SIGTARP Explains AIG Fail
The big takeaway from the SIGTARP report on the bailout is the discussion of the failure of the Fed to force AIG’s credit default swap counterparties to take a haircut. I join with others in saying that Timothy Geithner, then president of the New York Fed, acting for the benefit of the Financial Elite, failed miserably at protecting taxpayers and citizens. The report shows that the entire strategy adopted by Paulson and Geithner was doomed from the beginning.
Their first step was to buy common stock of AIG for $85bn, giving the Treasury control of the company. Why? If AIG failed, the common stock would be worthless. That only made sense if the problem was to replace management and run the company, which wasn’t going to happen. Treasury did the same thing with CIT Group, Inc. , buying preferred stock. CIT filed bankruptcy, and the preferred stock will almost certainly be a total loss.
Geithner says the reason he couldn’t bargain was that there was no credible threat of bankruptcy. Now why was that? Because it would have meant that the Treasury would lose a huge chunk of that $85bn. That would not have been the case if Treasury had made a loan, secured by the common stock of the insurance subsidiaries and any other profitable subs and other assets. Then, when the whiny losers with their CDSs demanded collateral, Geithner and Paulson would have the credible threat of bankruptcy or foreclosure on all the valuable assets. That would have been leverage. It would have been perfectly legal, and well within the powers of the government.

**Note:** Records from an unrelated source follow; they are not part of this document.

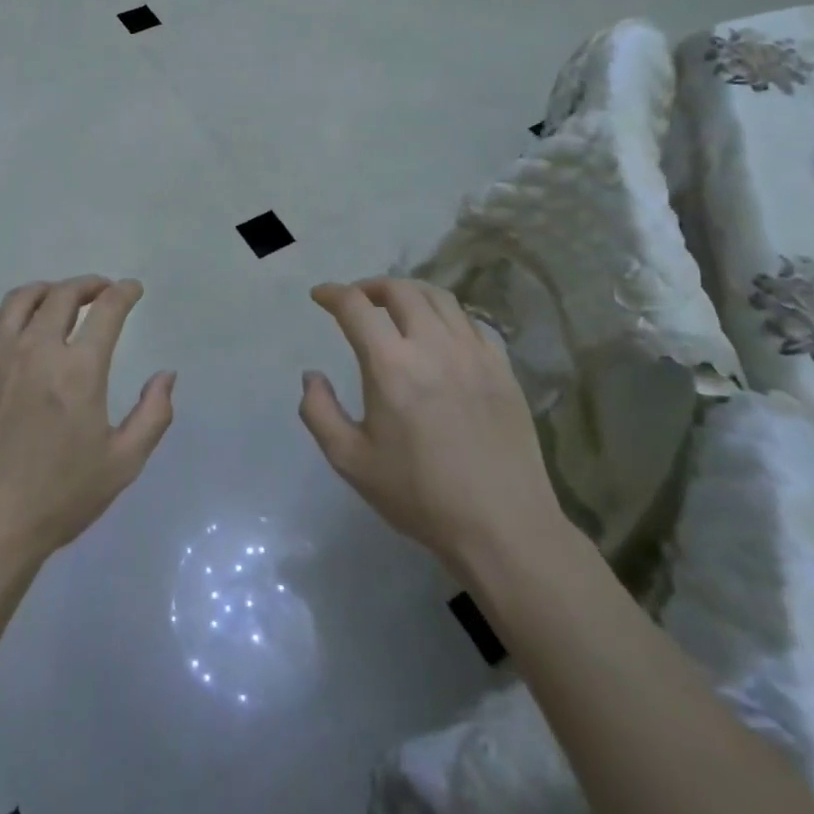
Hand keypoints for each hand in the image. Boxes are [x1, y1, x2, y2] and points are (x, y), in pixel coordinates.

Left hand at [0, 276, 174, 569]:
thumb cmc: (58, 498)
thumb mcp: (122, 464)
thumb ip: (153, 414)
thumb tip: (167, 375)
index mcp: (78, 370)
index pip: (107, 310)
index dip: (123, 292)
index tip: (131, 289)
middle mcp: (35, 350)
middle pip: (63, 295)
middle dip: (88, 285)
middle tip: (100, 290)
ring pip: (20, 300)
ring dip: (46, 291)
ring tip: (57, 299)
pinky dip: (3, 315)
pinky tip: (11, 326)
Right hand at [300, 278, 566, 577]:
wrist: (502, 527)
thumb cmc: (419, 495)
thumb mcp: (351, 461)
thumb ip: (319, 412)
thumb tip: (311, 375)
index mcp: (391, 365)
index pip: (355, 307)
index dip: (332, 293)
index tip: (320, 295)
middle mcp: (433, 346)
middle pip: (400, 289)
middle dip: (370, 286)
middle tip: (356, 299)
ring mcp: (473, 354)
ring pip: (440, 297)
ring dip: (409, 293)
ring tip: (396, 307)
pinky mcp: (502, 368)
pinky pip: (471, 322)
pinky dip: (447, 315)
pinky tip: (440, 334)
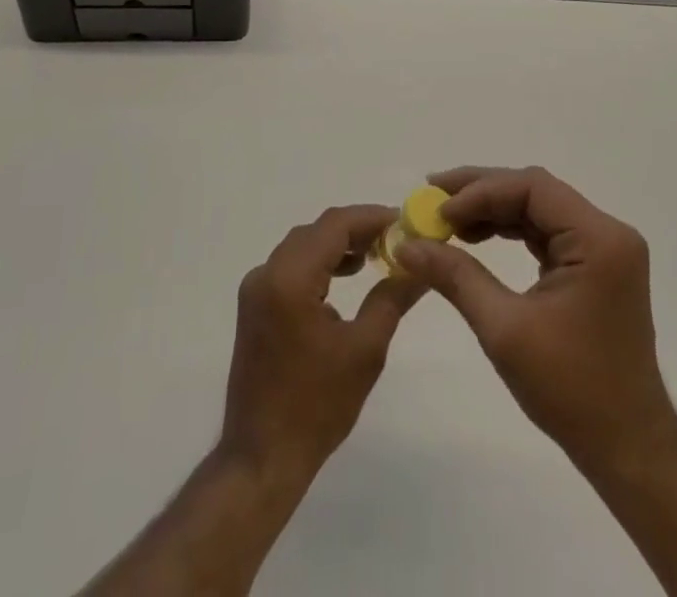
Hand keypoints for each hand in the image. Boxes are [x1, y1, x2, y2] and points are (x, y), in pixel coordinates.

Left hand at [220, 204, 422, 479]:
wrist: (262, 459)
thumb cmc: (317, 406)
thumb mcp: (365, 350)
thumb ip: (392, 297)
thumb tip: (422, 266)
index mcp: (290, 278)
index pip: (334, 225)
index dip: (371, 217)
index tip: (405, 221)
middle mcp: (266, 273)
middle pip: (317, 231)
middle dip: (357, 229)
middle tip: (396, 239)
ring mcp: (256, 289)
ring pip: (302, 246)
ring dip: (338, 245)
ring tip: (376, 255)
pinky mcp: (254, 307)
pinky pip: (290, 266)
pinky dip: (319, 263)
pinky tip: (345, 278)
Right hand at [394, 166, 676, 473]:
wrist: (628, 449)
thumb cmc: (571, 390)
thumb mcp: (505, 330)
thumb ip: (456, 277)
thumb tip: (406, 246)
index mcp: (598, 239)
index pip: (532, 188)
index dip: (480, 192)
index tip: (437, 209)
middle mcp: (607, 232)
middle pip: (535, 191)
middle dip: (481, 192)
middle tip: (432, 197)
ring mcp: (604, 249)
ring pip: (538, 208)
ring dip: (492, 210)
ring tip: (447, 219)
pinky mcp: (595, 267)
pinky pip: (546, 232)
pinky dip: (510, 231)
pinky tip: (477, 237)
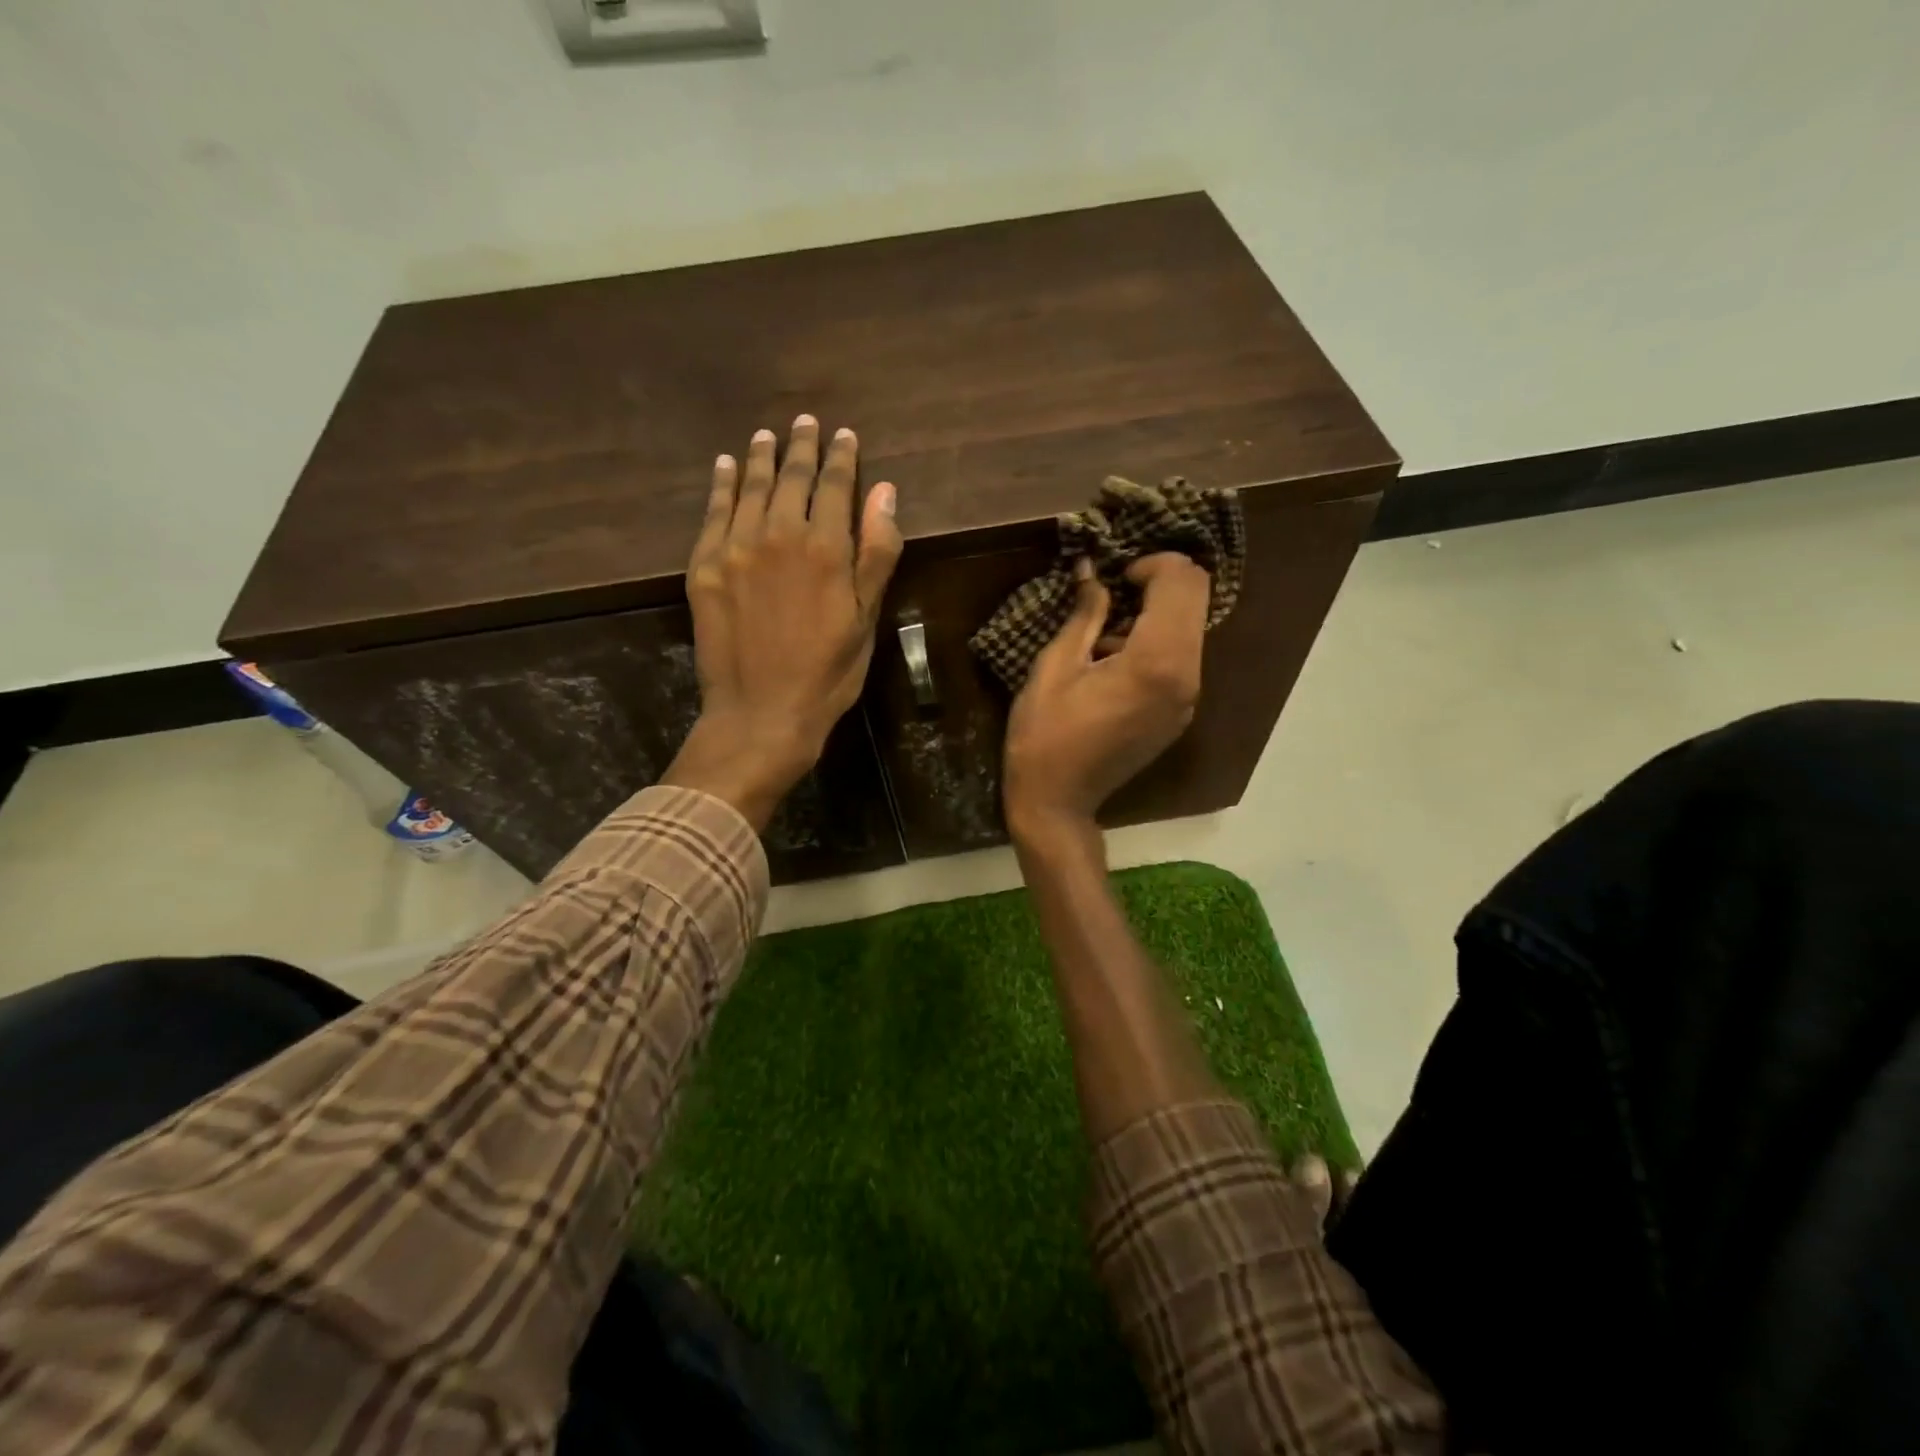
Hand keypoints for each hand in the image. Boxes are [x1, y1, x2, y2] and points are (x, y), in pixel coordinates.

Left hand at [662, 415, 902, 828]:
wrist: (761, 715)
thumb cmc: (827, 674)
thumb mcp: (866, 620)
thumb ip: (876, 553)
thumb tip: (885, 492)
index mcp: (825, 549)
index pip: (835, 486)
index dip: (841, 457)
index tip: (844, 435)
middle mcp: (778, 536)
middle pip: (791, 479)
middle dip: (801, 448)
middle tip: (805, 422)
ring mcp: (735, 550)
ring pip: (750, 488)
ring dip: (761, 458)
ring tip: (767, 435)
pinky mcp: (704, 568)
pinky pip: (713, 514)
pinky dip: (721, 486)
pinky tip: (726, 467)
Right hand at [1002, 552, 1209, 844]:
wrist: (1057, 801)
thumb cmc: (1044, 734)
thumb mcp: (1055, 666)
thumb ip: (1084, 613)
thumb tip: (1093, 571)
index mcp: (1156, 662)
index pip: (1182, 582)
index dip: (1151, 564)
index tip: (1115, 577)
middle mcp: (1186, 678)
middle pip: (1197, 599)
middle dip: (1160, 581)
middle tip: (1116, 590)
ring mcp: (1188, 699)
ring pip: (1192, 628)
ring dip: (1158, 613)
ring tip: (1107, 633)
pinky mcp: (1180, 714)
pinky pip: (1182, 658)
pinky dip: (1158, 641)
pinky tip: (1115, 662)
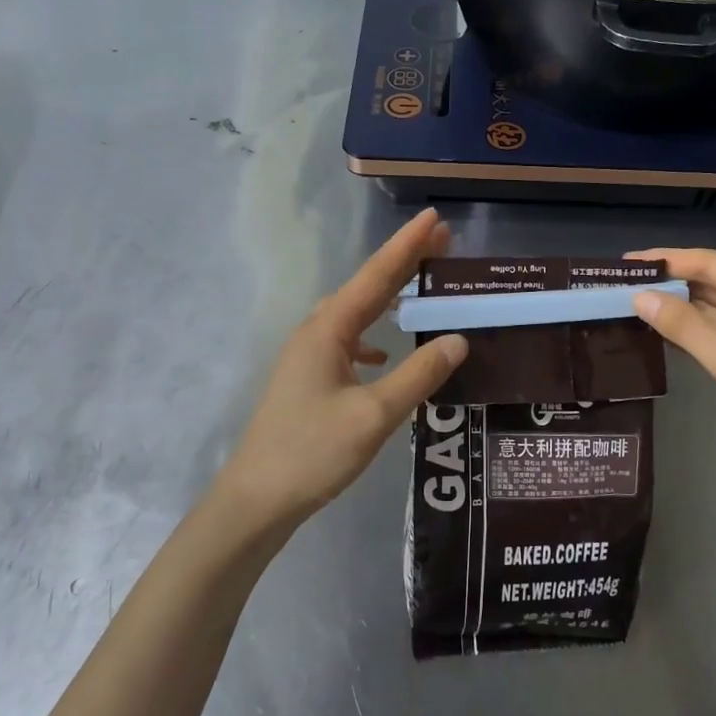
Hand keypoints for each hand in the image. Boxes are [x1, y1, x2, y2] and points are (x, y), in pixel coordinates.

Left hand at [215, 209, 467, 531]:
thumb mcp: (374, 416)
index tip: (435, 217)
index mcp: (329, 330)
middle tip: (442, 239)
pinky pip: (348, 341)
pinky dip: (372, 336)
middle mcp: (316, 332)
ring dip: (389, 296)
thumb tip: (458, 339)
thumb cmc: (313, 453)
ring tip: (421, 285)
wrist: (256, 499)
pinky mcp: (309, 378)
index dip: (408, 245)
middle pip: (367, 287)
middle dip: (404, 262)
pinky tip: (384, 354)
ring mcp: (309, 355)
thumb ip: (418, 376)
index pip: (376, 276)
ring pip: (357, 313)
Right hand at [628, 247, 715, 496]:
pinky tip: (664, 338)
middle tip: (622, 288)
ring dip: (679, 310)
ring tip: (634, 309)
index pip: (710, 262)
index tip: (626, 264)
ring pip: (715, 312)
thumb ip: (684, 326)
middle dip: (670, 284)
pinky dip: (693, 334)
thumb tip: (639, 297)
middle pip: (713, 283)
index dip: (667, 259)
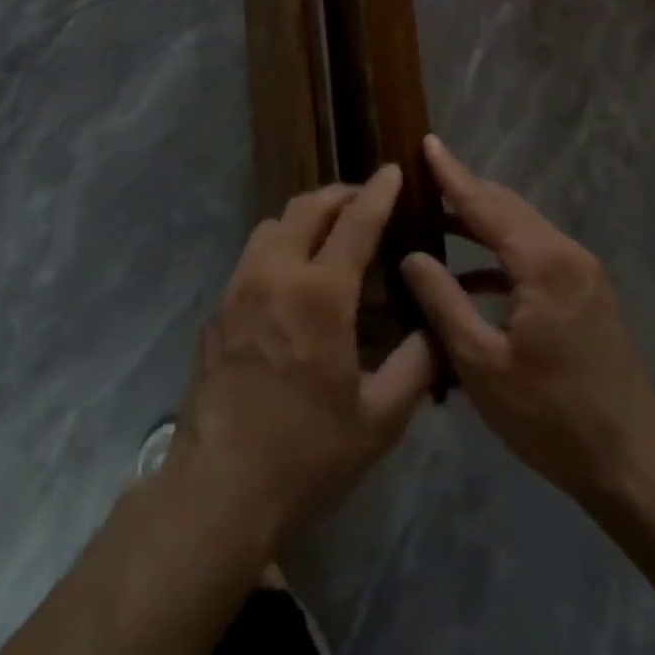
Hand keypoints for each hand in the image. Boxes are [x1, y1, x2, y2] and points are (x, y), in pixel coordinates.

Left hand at [165, 166, 436, 552]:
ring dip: (307, 216)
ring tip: (332, 234)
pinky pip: (253, 252)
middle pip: (307, 207)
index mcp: (319, 293)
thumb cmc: (307, 452)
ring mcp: (240, 286)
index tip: (393, 170)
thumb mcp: (379, 418)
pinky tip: (295, 276)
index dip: (378, 192)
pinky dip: (281, 243)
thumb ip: (416, 365)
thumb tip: (434, 328)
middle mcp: (275, 273)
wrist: (221, 484)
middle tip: (367, 201)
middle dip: (341, 194)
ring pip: (274, 223)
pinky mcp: (219, 305)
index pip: (355, 222)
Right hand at [401, 137, 654, 507]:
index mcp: (543, 264)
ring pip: (521, 230)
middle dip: (464, 191)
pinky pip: (534, 257)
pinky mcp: (586, 294)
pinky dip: (498, 256)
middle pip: (507, 208)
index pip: (485, 203)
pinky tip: (468, 277)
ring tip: (433, 220)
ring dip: (479, 222)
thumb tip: (411, 255)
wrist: (635, 466)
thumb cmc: (552, 417)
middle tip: (419, 180)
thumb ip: (443, 301)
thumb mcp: (482, 364)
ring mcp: (582, 274)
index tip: (426, 141)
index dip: (451, 174)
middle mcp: (567, 254)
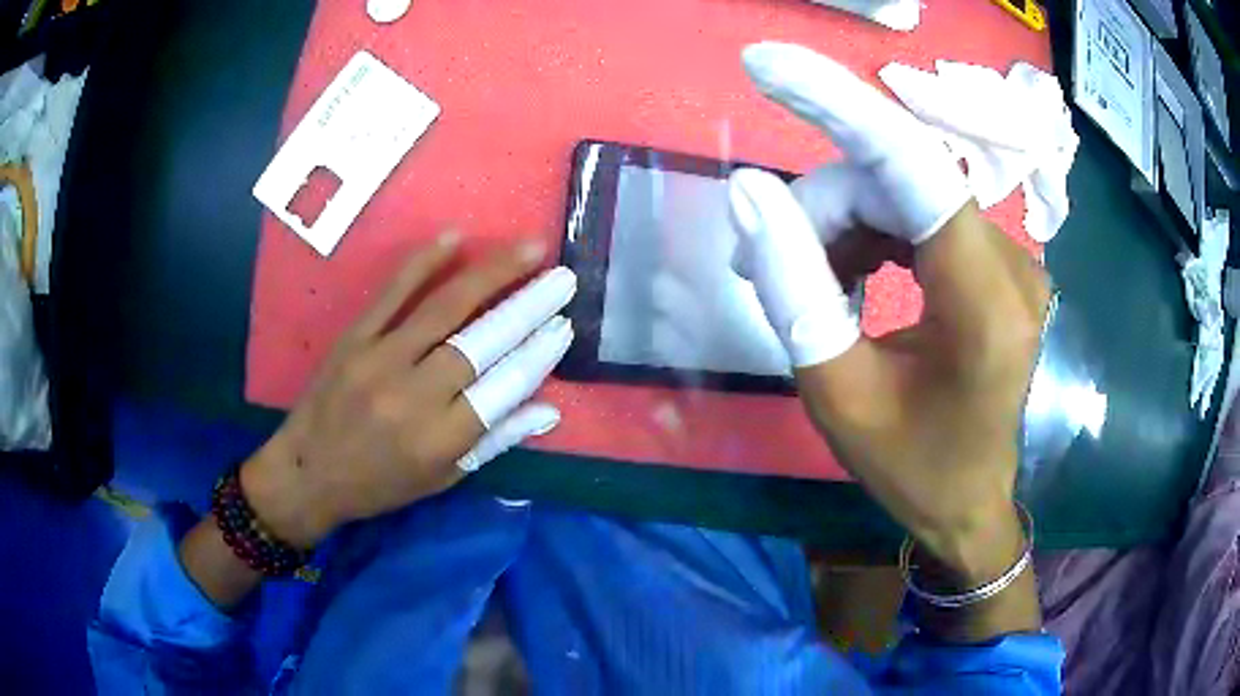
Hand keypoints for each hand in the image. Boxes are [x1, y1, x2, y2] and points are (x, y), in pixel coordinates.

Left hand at [241, 235, 575, 548]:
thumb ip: (494, 441)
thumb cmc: (379, 485)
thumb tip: (548, 410)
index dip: (539, 353)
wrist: (306, 472)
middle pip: (481, 341)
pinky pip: (391, 293)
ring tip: (528, 248)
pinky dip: (422, 263)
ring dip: (490, 273)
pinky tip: (454, 238)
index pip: (504, 387)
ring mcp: (379, 359)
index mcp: (439, 440)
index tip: (565, 326)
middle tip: (563, 278)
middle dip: (529, 306)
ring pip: (443, 307)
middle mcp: (413, 396)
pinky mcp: (353, 338)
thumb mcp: (441, 478)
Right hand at [730, 44, 1049, 639]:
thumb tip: (748, 193)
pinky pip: (920, 215)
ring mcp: (1009, 260)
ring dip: (840, 221)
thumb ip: (796, 291)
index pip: (914, 167)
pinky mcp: (994, 263)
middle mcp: (1010, 265)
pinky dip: (870, 232)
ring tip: (801, 276)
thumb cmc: (915, 470)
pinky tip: (845, 273)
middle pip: (896, 182)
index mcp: (983, 307)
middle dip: (821, 208)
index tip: (765, 63)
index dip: (838, 105)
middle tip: (764, 261)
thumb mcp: (839, 396)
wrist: (973, 507)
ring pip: (904, 193)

SIGTARP tells us what we got instead:
Merrill Lynch: A managing director told SIGTARP that, on November 7, an FRBNY Vice President and Assistant Vice President called senior Merrill Lynch officials and asked if Merrill Lynch would consider accepting a discounted price to tear up the contracts. Senior Merrill Lynch officials told FRBNY that FRBNY would need to contact directly John Thain, Merrill Lynch’s then-CEO, to discuss any potential discount. FRBNY stated that an executive vice president called Mr. Thain at the outset of the negotiations to request his cooperation. Later that night, FRBNY spoke by phone to a Merrill Lynch managing director and proposed a transaction in which Merrill Lynch would receive par for the contracts. The managing director told SIGTARP that Merrill Lynch was not receptive to FRBNY’s request for concessions for reasons similar to those described above by Goldmans [sic] Sachs and because Merrill Lynch had already paid approximately $40 million in fees and to obtain credit protection and anticipated that it would have to pay an additional approximately $36 million in fees and costs to resolve the Maiden Lane III CDOs.
“Pretty please” isn’t a negotiating strategy. Even Geithner admits that it had little chance of success. P. 29
He denies that his decision was based on risks to the financial condition of the counterparties (page 15); which amounts to a denial that the transactions were a backdoor bailout, or were intended to maintain liquidity in the banking system as a whole. That might have made sense, but it’s not the case.
One of Geithner’s fears was that a “disorderly failure of AIG risked deepening and prolonging the current recession.” Page 10. He claims he lacked power to set up an orderly resolution of the AIG problem. After the initial thoughtless error, the risks were greater, especially the risks of loss to the Treasury. But, all of the problems Geithner identifies have cheaper solutions. For example, he says he was worried that default on AIG commercial paper would cause money funds to break the buck, that is, their asset value per share would fall below $1. That risk, if it were so important, could have been dealt with more cheaply by doing what the Treasury eventually did, guarantee the money market funds for a fee.
Compare AIG with the handling of the GM disaster. There was a loan, with conditions. GM was required to put together a plan that would work. When it didn’t, the CEO was fired, and the new guy came up with a possible plan, under the lash from Car Czar Steven Rattner and the Obama White House. When stakeholders didn’t consent, the plan was turned into a prepackaged bankruptcy and it was rammed through. That plan worked (we hope). It worked because instead of a chaotic filing, there was a plan, and an orderly resolution.
If Paulson, Geithner and company ever thought a couple of steps down the road, they might have come up with the Obama strategy. After the disastrous decision to buy stock, it really was impossible to put the loss where it belonged: on the shareholders and AIG’s credulous creditors.